It's common knowledge that in New York, a free event invites all the crazies to the yard. I've been to enough movie screenings to learn that the loudly snoring elderly Black lady taking up the two seats to my right might not be exactly who Christopher Guest had in mind while filming For Your Consideration (save your money, by the way). The context of a free event never quite matters. Open bars, free concerts, street festivals: they're all completely vulnerable to being crashed by someone possessing about as much stability as Kirstie Alley at a coke-fueled, Scientologists-only disco night.

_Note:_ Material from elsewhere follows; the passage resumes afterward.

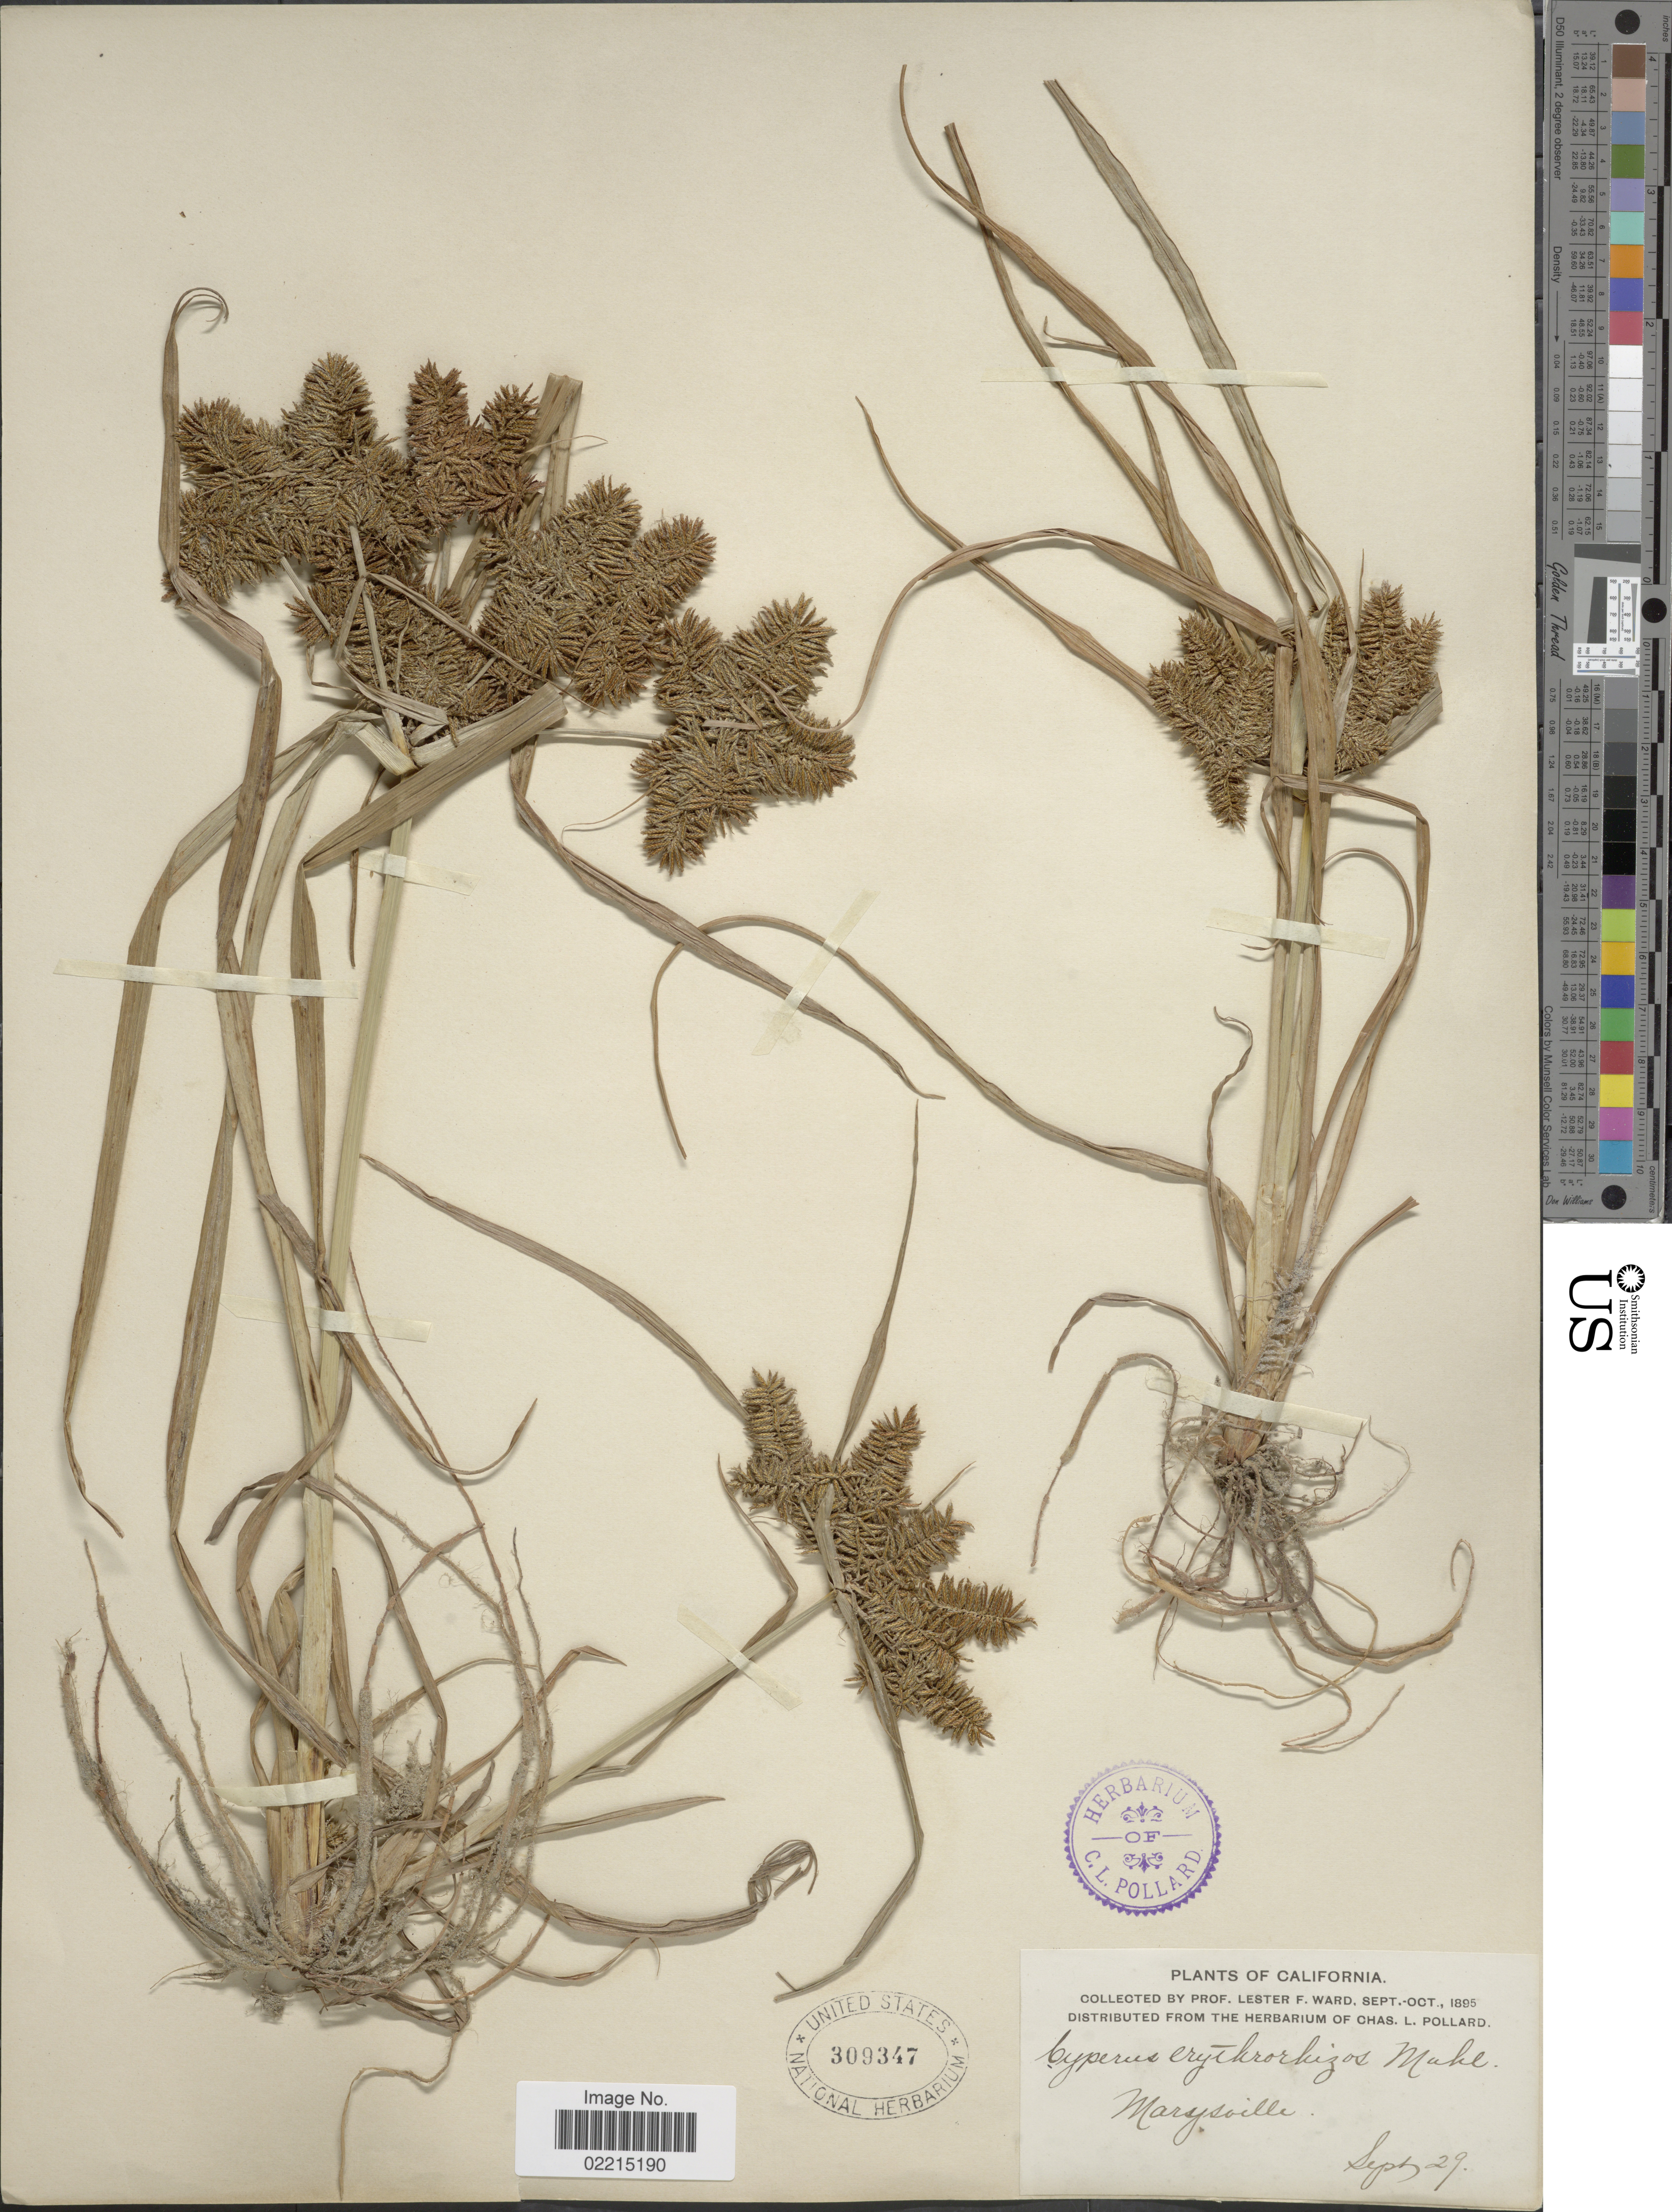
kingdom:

That being said, I should have known going into the First Saturday event at the Brooklyn Museum on Saturday night that the place would be stuffed, wall to wall, with some of the most vividly unhinged maniacs I'd ever encountered. It should also be noted that there is something especially demented about "unglued" Brooklyn inhabitants that somehow make them artfully insane, as if they've been given special permission to delve into the dark corners of lunacy, but in "a really colorful way."
Needless to say, it was a phenomenal time.
Aside from being reminded that museums tend to filter out unattractive people, First Saturday also provided a glorious to observe crazies in a natural environment: at a DANCE PARTY! That's right, the entire third floor of the Brooklyn Museum was filled with all different walks of life: rich yuppies, wild kids, the elderly, poorly dressed middle-aged men, drunken hipsters, and beautifully delirious crazies lost in a state of unhinged, non-choreographed stuttered movement. A DJ, playing an excellent mix of kooky pre-Vietnam pop music, really catered to the crowd, spinning stuff from bossa nova to bebop. And do you know how that reads to a frenzied cuckoobird? An epiphany occurs where the inhibitions of everyone else in the room disappear, making for the ideal situation in which acting mental is welcomed, if not encouraged. Thus, we're all crazy. It's like Communism for the mentally ill!
Apparently, what else happens is that I spot the reincarnation of Patrick Crenshaw on the dance floor during Peggy Lee's "Fever." No, seriously. While the kickass little girls break it out, taking centerstage in the short clip below (which gave me, exercising an awkward jumble of stiff kicks and offbeat clapping similar those employed by Cousin Marilyn at a recent family bar mitzvah, all the more reason to drink), let your eyes gaze into the background where Fake Patrick Crenshaw burns it up as a fellow dancer stops to take a picture - ah, now that girl knows her priorities! - as you'll notice in the photo below:
Crenshaw at the Oscars, 2004:
Dancing Zombie Crenshaw at the Brooklyn Museum, 2006:
And to those who chide the concept of spending Saturday night in Brooklyn outside of Williamsburg, I ask you: When's the last time you danced to Astrud Gilberto alongside a woman in a one-piece who looked like she just came from a homeopathic lamaze class in 1988? Didn't think so.